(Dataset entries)
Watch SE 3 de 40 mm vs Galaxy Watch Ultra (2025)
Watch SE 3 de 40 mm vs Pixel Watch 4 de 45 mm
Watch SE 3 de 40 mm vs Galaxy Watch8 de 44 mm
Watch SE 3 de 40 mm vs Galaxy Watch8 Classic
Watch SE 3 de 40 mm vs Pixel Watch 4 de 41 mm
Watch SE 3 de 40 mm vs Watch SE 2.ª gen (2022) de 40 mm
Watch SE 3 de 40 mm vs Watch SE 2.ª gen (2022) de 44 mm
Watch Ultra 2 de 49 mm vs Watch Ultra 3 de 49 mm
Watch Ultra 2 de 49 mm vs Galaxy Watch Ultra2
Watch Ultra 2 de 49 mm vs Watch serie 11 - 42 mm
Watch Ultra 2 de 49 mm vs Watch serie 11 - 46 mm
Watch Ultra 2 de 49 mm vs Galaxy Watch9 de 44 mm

◆ JOB ITEM:
The first line of the records begins the span, and the line containing "Watch Ultra 2 de 49 mm vs Galaxy Watch Ultra2" ends it. Reproduce that span exactly, both ends included.

◆ RESULT FOR THIS EXERCISE:
Watch SE 3 de 40 mm vs Galaxy Watch Ultra (2025)
Watch SE 3 de 40 mm vs Pixel Watch 4 de 45 mm
Watch SE 3 de 40 mm vs Galaxy Watch8 de 44 mm
Watch SE 3 de 40 mm vs Galaxy Watch8 Classic
Watch SE 3 de 40 mm vs Pixel Watch 4 de 41 mm
Watch SE 3 de 40 mm vs Watch SE 2.ª gen (2022) de 40 mm
Watch SE 3 de 40 mm vs Watch SE 2.ª gen (2022) de 44 mm
Watch Ultra 2 de 49 mm vs Watch Ultra 3 de 49 mm
Watch Ultra 2 de 49 mm vs Galaxy Watch Ultra2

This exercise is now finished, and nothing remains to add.